> _Entries shown_
^^^^^^^^^^^^^^^^
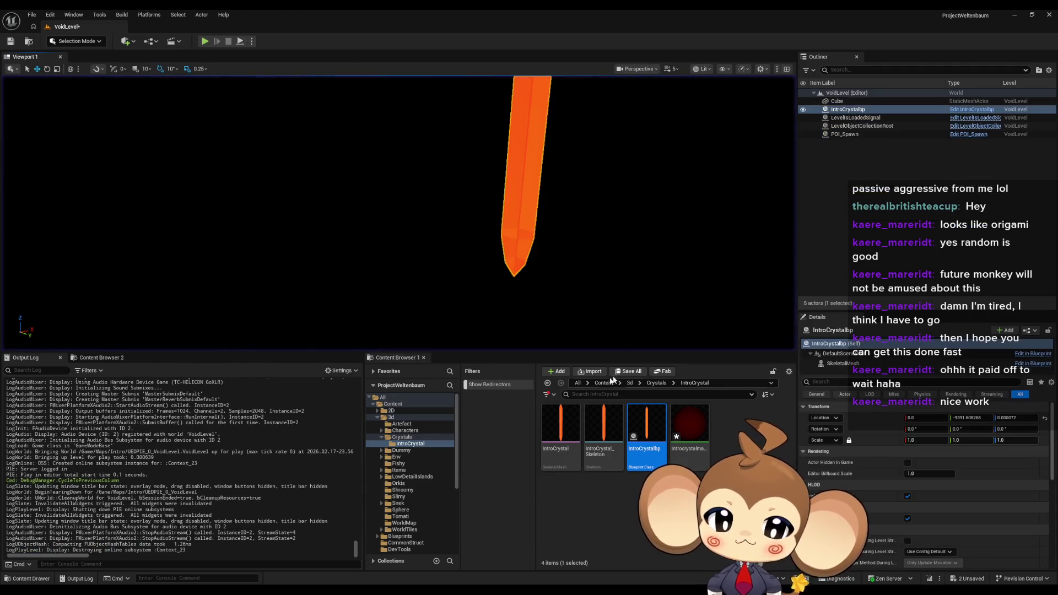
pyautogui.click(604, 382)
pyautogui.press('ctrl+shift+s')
^^^^^^^^^^^^^^^^
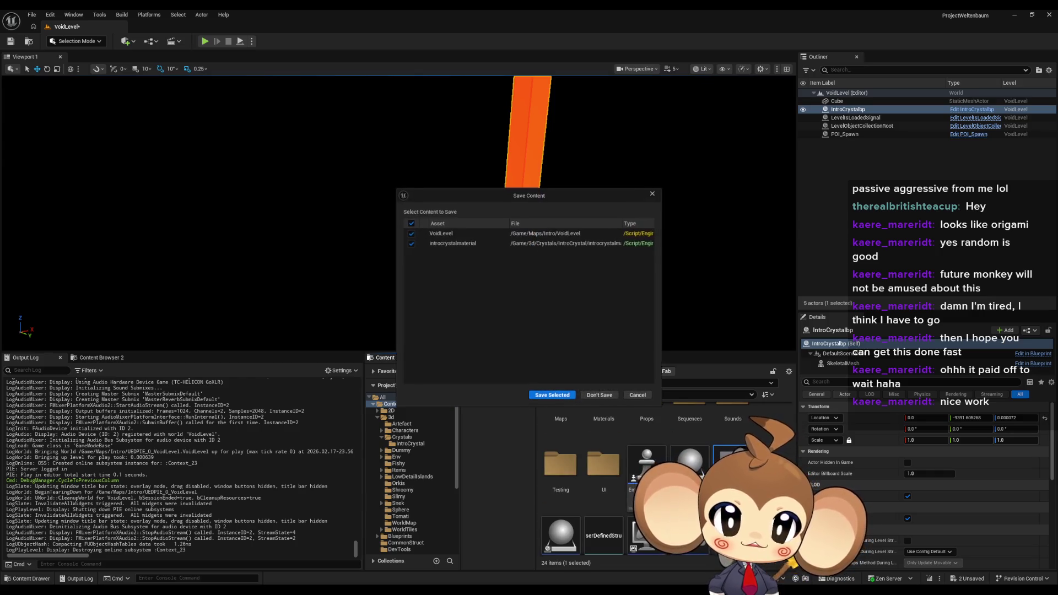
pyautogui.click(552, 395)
^^^^^^^^^^^^^^^^
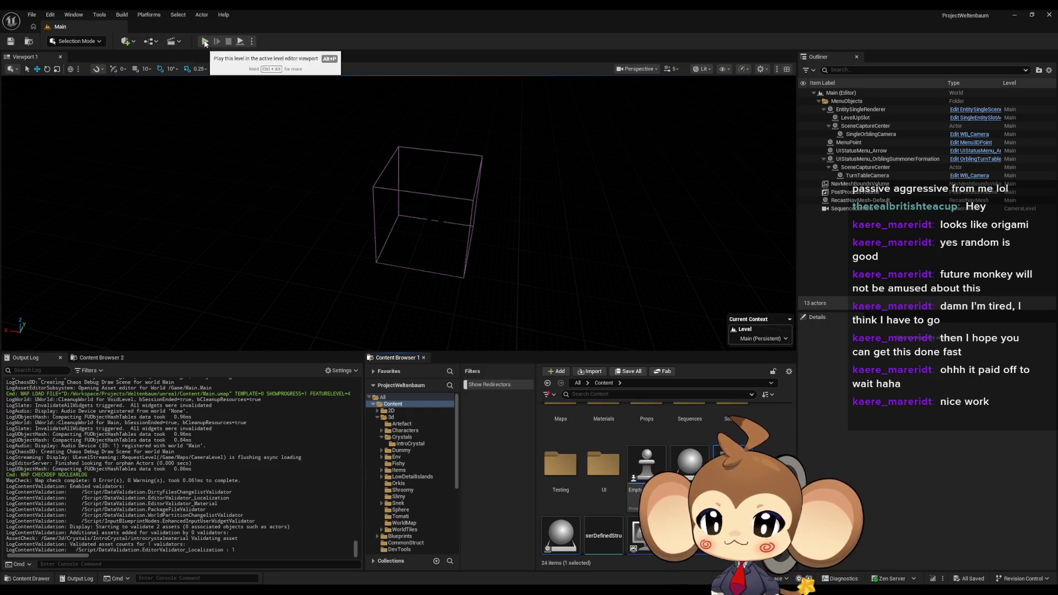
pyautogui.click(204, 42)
^^^^^^^^^^^^^^^^
> _About this task_
Working from the records above, tally the lines that contain "click" and give only the total.

> _Output below_
3